Impact Assessment of Repeated Exposure of Organotypic 3D Bronchial and Nasal Tissue Culture Models to Whole Cigarette Smoke

Published on: February 12, 2015

11.5K

Estimating Heterogeneous Exposure Effects in the Case-Crossover Design using BART.

Jacob R Englert1, Stefanie T Ebelt2, Howard H Chang3

  • 1Department of Biostatistics and Bioinformatics, Emory University.
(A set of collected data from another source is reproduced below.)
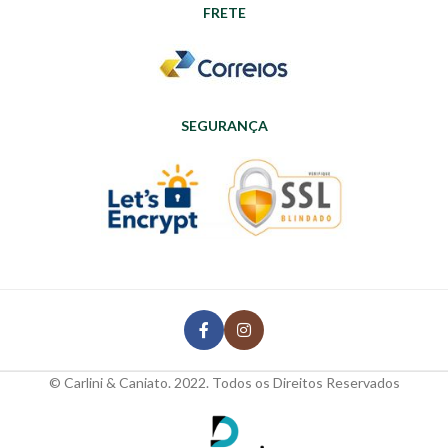
FRETE
SEGURANÇA
© Carlini & Caniato. 2022. Todos os Direitos Reservados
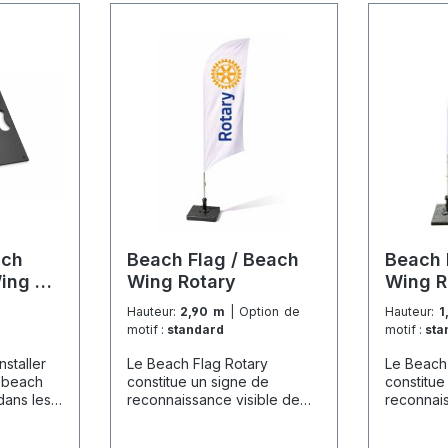
ach
Beach Flag / Beach
Beach 
ing 5
Wing Rotary
Wing R
Hauteur:
2,90 m
| Option de
Hauteur:
1
motif :
standard
motif :
sta
staller
Le Beach Flag Rotary
Le Beach
e beach
constitue un signe de
constitue
 dans les
reconnaissance visible de
reconnais
st
loin pour les événements tels
loin pour
çu pour
que les marchés de Noël, les
que les m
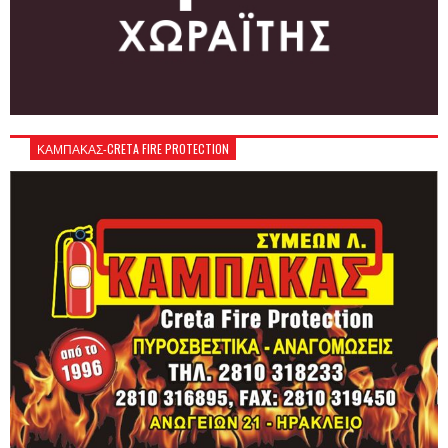
ΚΑΜΠΑΚΑΣ-CRETA FIRE PROTECTION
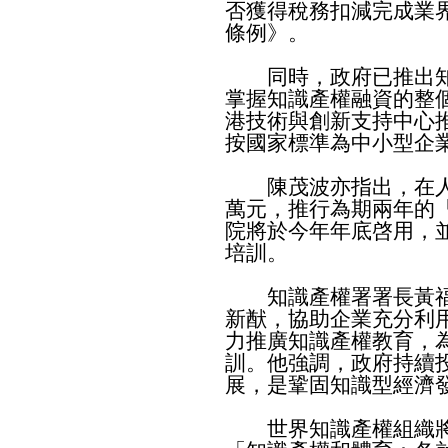
否獲得稅務扣減完成業
條例》。
同時，政府已推出知
掌握知識產權融資的整
港技術與創新支持中心
按國家標準為中小型企
陳茂波亦指出，在人才
萬元，推行為期兩年的
院將於今年年底啓用，
培訓。
知識產權署署長黃福
新猷，協助企業充分利
力推廣知識產權教育，
訓。他強調，政府持續
展，是鞏固知識型經濟
世界知識產權組織將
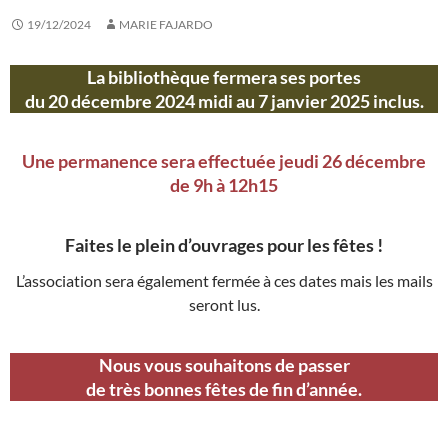
19/12/2024
MARIE FAJARDO
La bibliothèque fermera ses portes
du 20 décembre 2024 midi au 7 janvier 2025 inclus
.
Une permanence sera effectuée jeudi 26 décembre
de 9h à 12h15
Faites le plein d’ouvrages pour les fêtes !
L’association sera également fermée à ces dates mais les mails
seront lus.
Nous vous souhaitons de passer
de très bonnes fêtes de fin d’année.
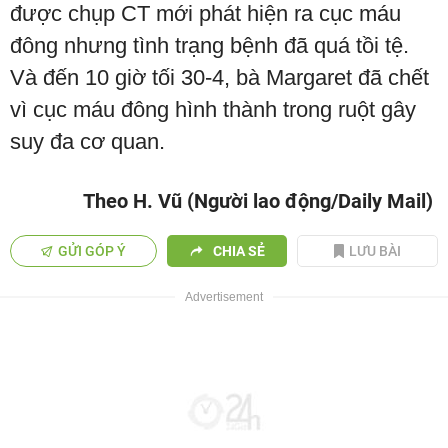
được chụp CT mới phát hiện ra cục máu
đông nhưng tình trạng bệnh đã quá tồi tệ.
Và đến 10 giờ tối 30-4, bà Margaret đã chết
vì cục máu đông hình thành trong ruột gây
suy đa cơ quan.
Theo H. Vũ (Người lao động/Daily Mail)
GỬI GÓP Ý
CHIA SẺ
LƯU BÀI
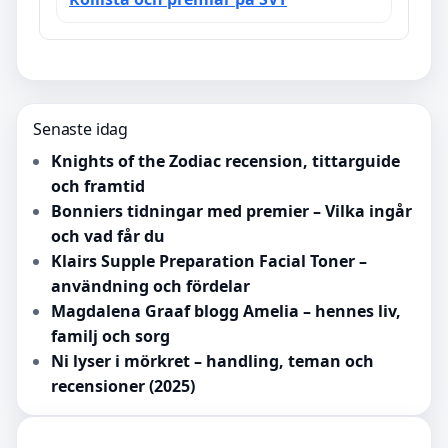
Senaste idag
Knights of the Zodiac recension, tittarguide
och framtid
Bonniers tidningar med premier – Vilka ingår
och vad får du
Klairs Supple Preparation Facial Toner –
användning och fördelar
Magdalena Graaf blogg Amelia – hennes liv,
familj och sorg
Ni lyser i mörkret – handling, teman och
recensioner (2025)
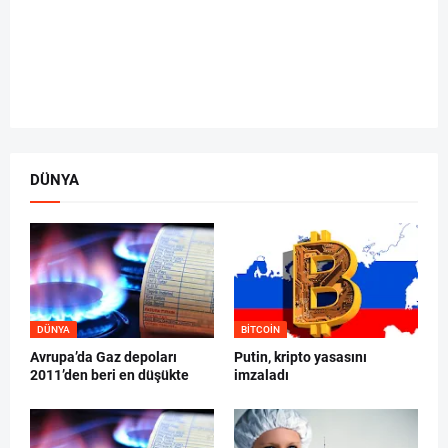
DÜNYA
DÜNYA
BITCOIN
Avrupa’da Gaz depoları
Putin, kripto yasasını
2011’den beri en düşükte
imzaladı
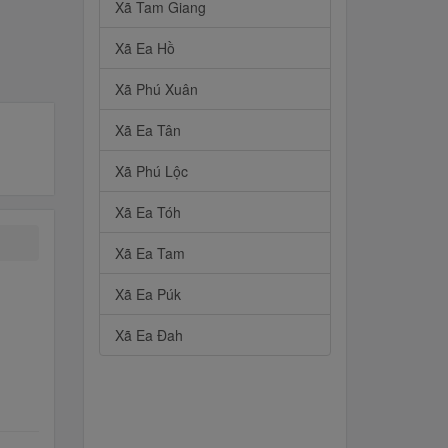
Xã Tam Giang
Xã Ea Hồ
Xã Phú Xuân
Xã Ea Tân
Xã Phú Lộc
Xã Ea Tóh
Xã Ea Tam
Xã Ea Púk
Xã Ea Đah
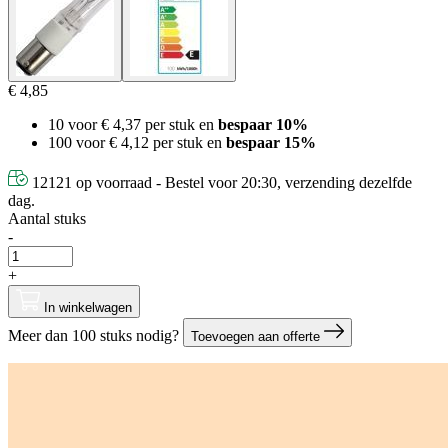
€ 4,85
10 voor
€ 4,37
per stuk en
bespaar
10
%
100 voor
€ 4,12
per stuk en
bespaar
15
%
12121 op voorraad - Bestel voor 20:30, verzending dezelfde
dag.
Aantal stuks
-
+
In winkelwagen
Meer dan 100 stuks nodig?
Toevoegen aan offerte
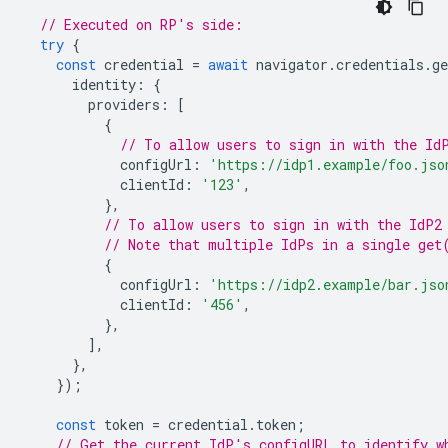
// Executed on RP's side:
try
{
const
credential
=
await
navigator
.
credentials
.
ge
identity
:
{
providers
:
[
{
// To allow users to sign in with the Id
configUrl
:
'https://idp1.example/foo.jso
clientId
:
'123'
,
},
// To allow users to sign in with the IdP2
// Note that multiple IdPs in a single get
{
configUrl
:
'https://idp2.example/bar.jso
clientId
:
'456'
,
},
],
},
});
const
token
=
credential
.
token
;
// Get the current IdP's configURL to identify w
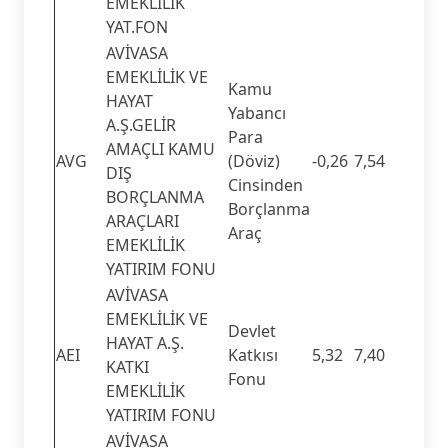
EMEKLİLİK
YAT.FON
AVİVASA
EMEKLİLİK VE
Kamu
HAYAT
Yabancı
A.Ş.GELİR
Para
AMAÇLI KAMU
AVG
(Döviz)
-0,26
7,54
DIŞ
Cinsinden
BORÇLANMA
Borçlanma
ARAÇLARI
Araç
EMEKLİLİK
YATIRIM FONU
AVİVASA
EMEKLİLİK VE
Devlet
HAYAT A.Ş.
AEI
Katkısı
5,32
7,40
KATKI
Fonu
EMEKLİLİK
YATIRIM FONU
AVİVASA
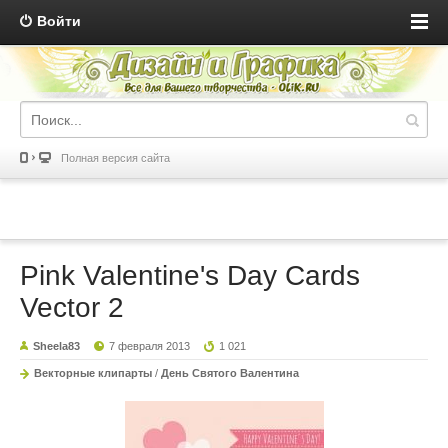
Войти
Полная версия сайта
Pink Valentine's Day Cards
Vector 2
Sheela83
7 февраля 2013
1 021
Векторные клипарты
/
День Святого Валентина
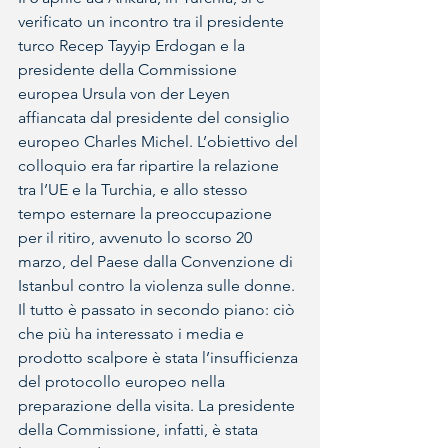
verificato un incontro tra il presidente 
turco Recep Tayyip Erdogan e la 
presidente della Commissione 
europea Ursula von der Leyen 
affiancata dal presidente del consiglio 
europeo Charles Michel. L’obiettivo del 
colloquio era far ripartire la relazione 
tra l’UE e la Turchia, e allo stesso 
tempo esternare la preoccupazione 
per il ritiro, avvenuto lo scorso 20 
marzo, del Paese dalla Convenzione di 
Istanbul contro la violenza sulle donne. 
Il tutto è passato in secondo piano: ciò 
che più ha interessato i media e 
prodotto scalpore è stata l’insufficienza 
del protocollo europeo nella 
preparazione della visita. La presidente 
della Commissione, infatti, è stata 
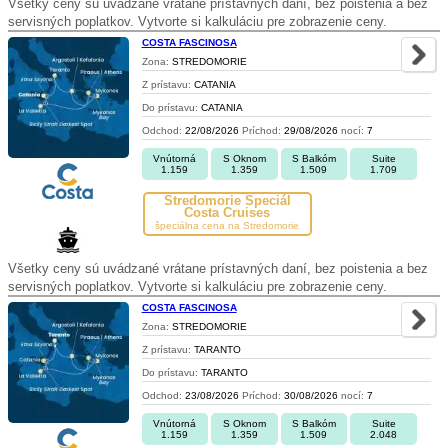
Všetky ceny sú uvádzané vrátane prístavných daní, bez poistenia a bez
servisných poplatkov. Vytvorte si kalkuláciu pre zobrazenie ceny.
COSTA FASCINOSA
Zona:
STREDOMORIE
Z prístavu:
CATANIA
Do prístavu:
CATANIA
Odchod:
22/08/2026
Príchod:
29/08/2026
nocí:
7
Vnútorná
S Oknom
S Balkóm
Suite
1.159
1.359
1.509
1.709
Stredomorie Špeciál
Costa Cruises
špeciálna cena na Stredomorie
Všetky ceny sú uvádzané vrátane prístavných daní, bez poistenia a bez
servisných poplatkov. Vytvorte si kalkuláciu pre zobrazenie ceny.
COSTA FASCINOSA
Zona:
STREDOMORIE
Z prístavu:
TARANTO
Do prístavu:
TARANTO
Odchod:
23/08/2026
Príchod:
30/08/2026
nocí:
7
Vnútorná
S Oknom
S Balkóm
Suite
1.159
1.359
1.509
2.048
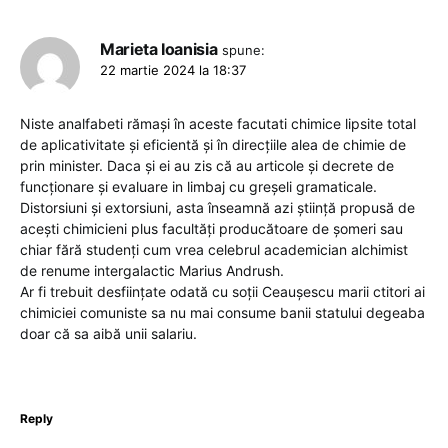
Marieta Ioanisia
spune:
22 martie 2024 la 18:37
Niste analfabeti rămași în aceste facutati chimice lipsite total
de aplicativitate și eficientă și în direcțiile alea de chimie de
prin minister. Daca și ei au zis că au articole și decrete de
funcționare și evaluare in limbaj cu greșeli gramaticale.
Distorsiuni și extorsiuni, asta înseamnă azi știință propusă de
acești chimicieni plus facultăți producătoare de șomeri sau
chiar fără studenți cum vrea celebrul academician alchimist
de renume intergalactic Marius Andrush.
Ar fi trebuit desființate odată cu soții Ceaușescu marii ctitori ai
chimiciei comuniste sa nu mai consume banii statului degeaba
doar că sa aibă unii salariu.
Reply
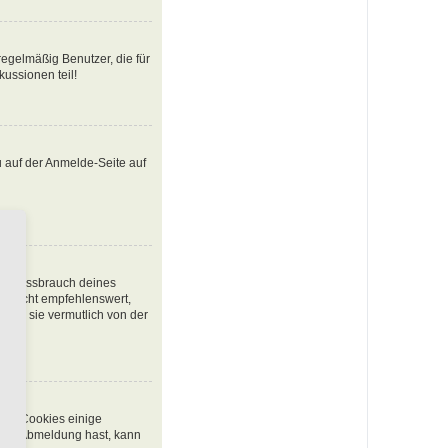
egelmäßig Benutzer, die für
ussionen teil!
u auf der Anmelde-Seite auf
den Missbrauch deines
t nicht empfehlenswert,
urde sie vermutlich von der
chen Cookies einige
 oder Abmeldung hast, kann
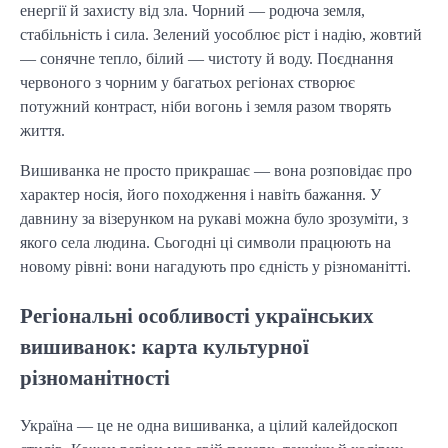
енергії й захисту від зла. Чорний — родюча земля,
стабільність і сила. Зелений уособлює ріст і надію, жовтий
— сонячне тепло, білий — чистоту й воду. Поєднання
червоного з чорним у багатьох регіонах створює
потужний контраст, ніби вогонь і земля разом творять
життя.
Вишиванка не просто прикрашає — вона розповідає про
характер носія, його походження і навіть бажання. У
давнину за візерунком на рукаві можна було зрозуміти, з
якого села людина. Сьогодні ці символи працюють на
новому рівні: вони нагадують про єдність у різноманітті.
Регіональні особливості українських
вишиванок: карта культурної
різноманітності
Україна — це не одна вишиванка, а цілий калейдоскоп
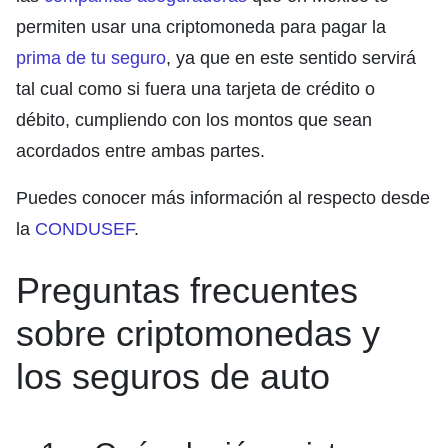
permiten usar una criptomoneda para pagar la
prima de tu seguro
, ya que en este sentido servirá
tal cual como si fuera una tarjeta de crédito o
débito, cumpliendo con los montos que sean
acordados entre ambas partes.
Puedes conocer más información al respecto desde
la
CONDUSEF
.
Preguntas frecuentes
sobre criptomonedas y
los seguros de auto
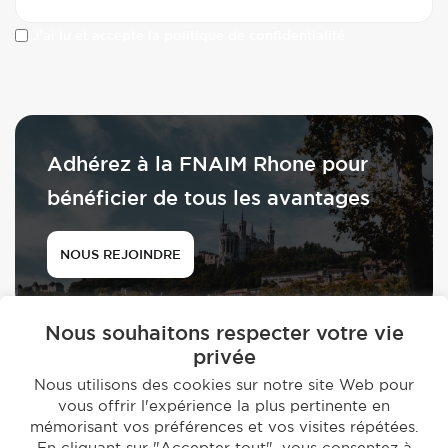
J'ai lu et accepte la politique de confidentialité
Adhérez à la FNAIM Rhone pour
bénéficier de tous les avantages
NOUS REJOINDRE
Nous souhaitons respecter votre vie
privée
Nous utilisons des cookies sur notre site Web pour
vous offrir l'expérience la plus pertinente en
© 2026 - FNAIM du Rhône
mémorisant vos préférences et vos visites répétées.
-
En cliquant sur "Accepter tout", vous consentez à
Mentions légales
Politique de confidentialité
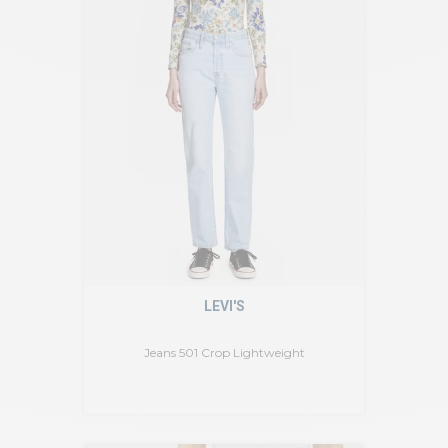
LEVI'S
Jeans 501 Crop Lightweight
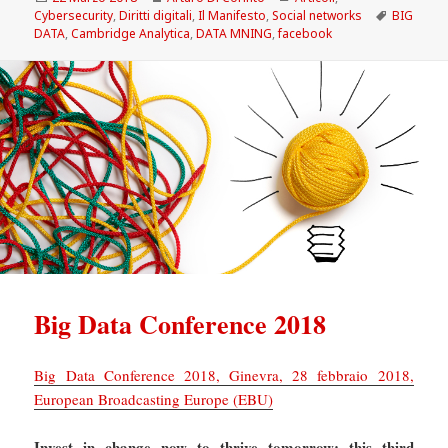
il
Tag
Cybersecurity
,
Diritti digitali
,
Il Manifesto
,
Social networks
BIG
DATA
,
Cambridge Analytica
,
DATA MNING
,
facebook
Big Data Conference 2018
Big Data Conference 2018, Ginevra, 28 febbraio 2018,
European Broadcasting Europe (EBU)
Invest in change now to thrive tomorrow: this third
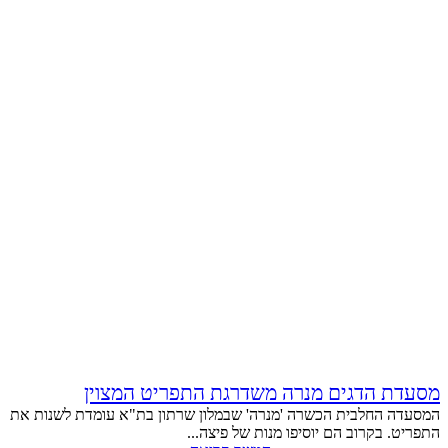
מסעדת הדגים מנרה משדרגת התפריט המצוין
המסעדה החלבית הכשרה 'מנרה' שבמלון שרתון בת"א עומדת לשנות את
התפריט. בקרוב הם יוסיפו מנות של פיצה...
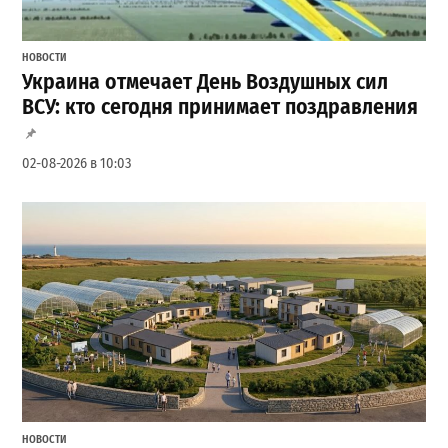
НОВОСТИ
Украина отмечает День Воздушных сил
ВСУ: кто сегодня принимает поздравления
02-08-2026 в 10:03
НОВОСТИ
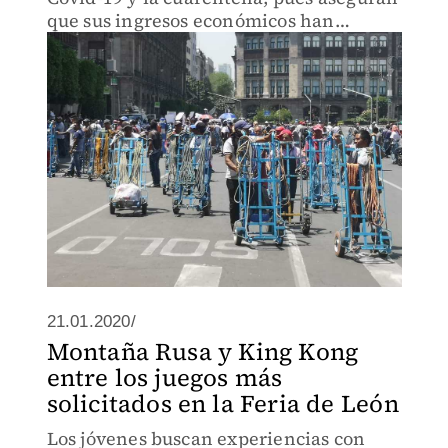
que sus ingresos económicos han
disminuido.
21.01.2020/
Montaña Rusa y King Kong
entre los juegos más
solicitados en la Feria de León
Los jóvenes buscan experiencias con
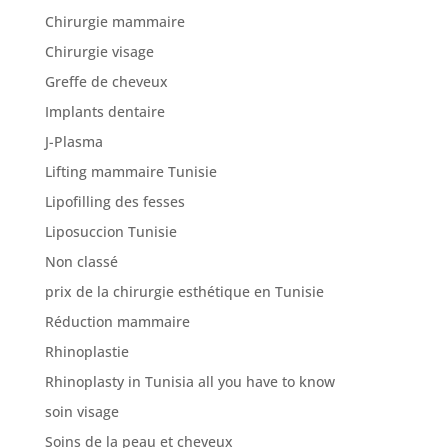
Chirurgie mammaire
Chirurgie visage
Greffe de cheveux
Implants dentaire
J-Plasma
Lifting mammaire Tunisie
Lipofilling des fesses
Liposuccion Tunisie
Non classé
prix de la chirurgie esthétique en Tunisie
Réduction mammaire
Rhinoplastie
Rhinoplasty in Tunisia all you have to know
soin visage
Soins de la peau et cheveux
Journal of the American Statistical Association
|September 12, 2025
PubMed
Summary
This summary is machine-generated.

This study introduces Conditional Logistic BART (CL-BART) to identify vulnerable populations exposed to environmental hazards. The method enhances understanding of heat wave impacts on Alzheimer's patients, aiding targeted public health interventions.

Keywords:
Alzheimer’s diseaseBayesian additive regression treesEnvironmental epidemiology

More Related Videos

An R-Based Landscape Validation of a Competing Risk Model
05:37

An R-Based Landscape Validation of a Competing Risk Model

Published on: September 16, 2022

2.5K
Frequency and Distribution of Crossovers in Caenorhabditis elegans Meiosis by SNP Genotyping using Real-time PCR
06:18

Frequency and Distribution of Crossovers in Caenorhabditis elegans Meiosis by SNP Genotyping using Real-time PCR

Published on: July 11, 2025

821

Related Experiment Videos

Last Updated: Jan 18, 2026

Impact Assessment of Repeated Exposure of Organotypic 3D Bronchial and Nasal Tissue Culture Models to Whole Cigarette Smoke
09:50

Impact Assessment of Repeated Exposure of Organotypic 3D Bronchial and Nasal Tissue Culture Models to Whole Cigarette Smoke

Published on: February 12, 2015

11.5K
An R-Based Landscape Validation of a Competing Risk Model
05:37

An R-Based Landscape Validation of a Competing Risk Model

Published on: September 16, 2022

2.5K
Frequency and Distribution of Crossovers in Caenorhabditis elegans Meiosis by SNP Genotyping using Real-time PCR
06:18

Frequency and Distribution of Crossovers in Caenorhabditis elegans Meiosis by SNP Genotyping using Real-time PCR

Published on: July 11, 2025

821

Area of Science:

  • Environmental Epidemiology
  • Biostatistics
  • Computational Biology

Background:

  • Epidemiological studies often use matching and conditional likelihood to control confounding in observational research.
  • Nonparametric regression models are increasingly used to estimate individual-level heterogeneous effects, offering detailed exposure-response insights.
  • Identifying subpopulations vulnerable to environmental exposures is a growing public health concern.

Purpose of the Study:

  • To incorporate Bayesian Additive Regression Trees (BART) into conditional logistic regression for case-crossover designs.
  • To develop a novel method, Conditional Logistic BART (CL-BART), for identifying heterogeneous environmental exposure effects.
  • To assess the impact of heat waves on individuals with Alzheimer's disease and identify effect modification by other chronic conditions.

Main Methods:

  • Developed Conditional Logistic BART (CL-BART) using reversible jump Markov chain Monte Carlo.
  • Applied CL-BART to a case-crossover study examining heat wave impacts in California.
  • Utilized variable importance and partial dependence plots to analyze heterogeneous odds ratios.

Main Results:

  • CL-BART successfully identified heterogeneous exposure effects in a case-crossover design.
  • The study demonstrated the impact of heat waves on Alzheimer's disease patients.
  • Effect modification by other chronic conditions was investigated, revealing specific subpopulation vulnerabilities.

Conclusions:

  • CL-BART is an effective tool for identifying vulnerable subpopulations in epidemiological studies.
  • The findings highlight the need for targeted interventions for individuals with Alzheimer's disease during heat waves.
  • The methodology provides strategies for examining heterogeneous odds ratios and understanding complex environmental health interactions.